Bellingham's recovery capacity depends partly on its labor market breadth. The region hosts Western Washington University, PeaceHealth facilities, and aerospace/manufacturing operations—a reasonably diversified foundation. However, the absence of major technology sector headquarters (unlike Seattle or Spokane) means Bellingham lacks access to high-wage replacement jobs when displaced workers seek reemployment. Workers displaced from Ch2M, Safran, or Georgia Pacific may face geographic arbitrage pressures—either accepting lower-wage alternatives or relocating to larger labor markets.
Regional Context: Bellingham Relative to Washington State Dynamics
Washington state's broader labor market context—with 5.0% unemployment as of January 2026, 6,277 initial jobless claims in early April 2026, and a 4-week trend showing 13.6% increases—suggests underlying tightness masking specific sectoral vulnerabilities. Bellingham's WARN activity, while modest in raw volume, represents concentrated disruption in a smaller labor market where each notice affects a larger percentage of workers than equivalent layoffs would in Seattle or Spokane.

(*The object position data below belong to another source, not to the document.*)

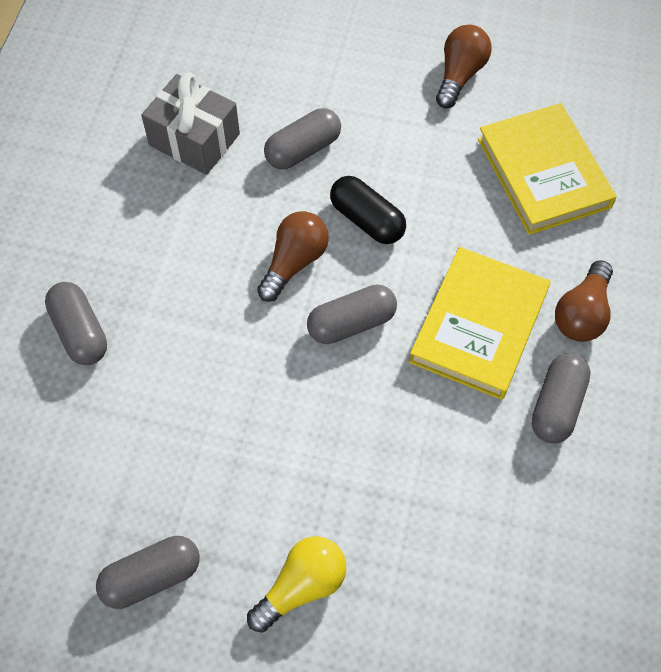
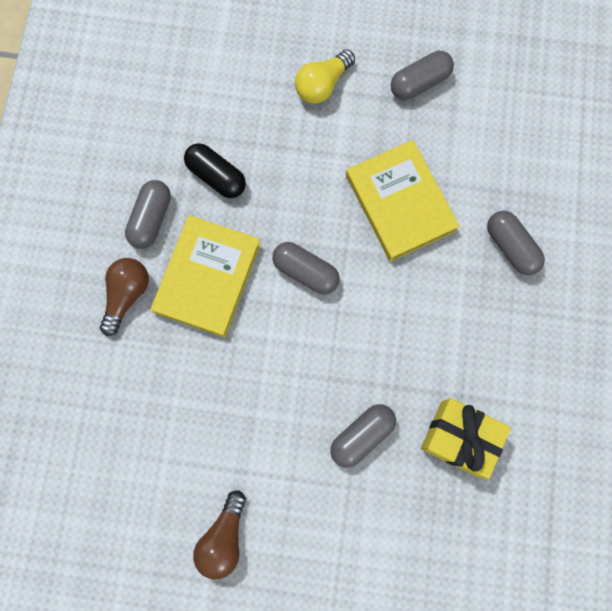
camera: 175 degrees right, 15 degrees up
(194, 139) = (459, 438): grey gift -> yellow gift
(294, 262) = (356, 321): brown light bulb -> none
(351, 323) = (305, 272): grey capsule -> grey capsule turned 60 degrees clockwise
(367, 220) = (300, 367): black capsule -> black capsule (216, 176)
(543, 173) = (150, 428): yellow book -> yellow book (400, 203)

The state's H-1B activity—153,579 certified petitions from 10,037 employers, concentrated among Microsoft (21,942 petitions averaging $142,613), Amazon (19,751 aggregate petitions averaging $130,815), and specialized technology roles averaging $84,000-$251,000—indicates that Washington's tech sector simultaneously reduces domestic headcount in specific functions while importing foreign workers in specialized roles. This dual movement suggests skills mismatches rather than absolute labor shortage, with implications for Bellingham workers lacking advanced technical credentials.
Bellingham notably lacks representation in Washington's top H-1B employer list, reflecting the region's limited technology sector depth compared to Puget Sound. This absence means Bellingham workers cannot easily absorb into visa-sponsored technical roles even if they possessed equivalent qualifications. The region's technology displacement thus carries greater permanence than similar Seattle-area layoffs, where proximity to major employers enables rapid redeployment.
Sectoral Vulnerabilities and Forward Indicators
The combination of manufacturing concentration (34.6% of WARN activity), food service volatility (27.6%), and professional services exposure (12.4%) creates a structural profile vulnerable to specific economic scenarios. Manufacturing remains susceptible to aerospace industry cycles, tariff regimes, and automation—none of which show signs of stabilizing. The ongoing shift toward consolidated, automated food service operations suggests Aramark-type reductions may recur. Professional services' project-based volatility creates unpredictability in consulting and engineering employment.
Meanwhile, the relative stability in healthcare, retail, finance, and education—despite single disruptions—suggests these sectors retain more resilience in Bellingham's local market. PeaceHealth's single notice may represent an outlier rather than a sector-wide pattern, particularly given healthcare sector overall resilience in state-level BLS data.
Bellingham's economic future depends partly on whether manufacturers can maintain competitiveness, whether service consolidations stabilize, and whether the region can diversify beyond traditional sectors. The modest H-1B activity and technology sector presence suggest limited capacity to capture high-wage tech replacement jobs. The region's reliance on institutional employment (universities, healthcare, government) provides some stability but also limits growth potential compared to innovation-driven labor markets.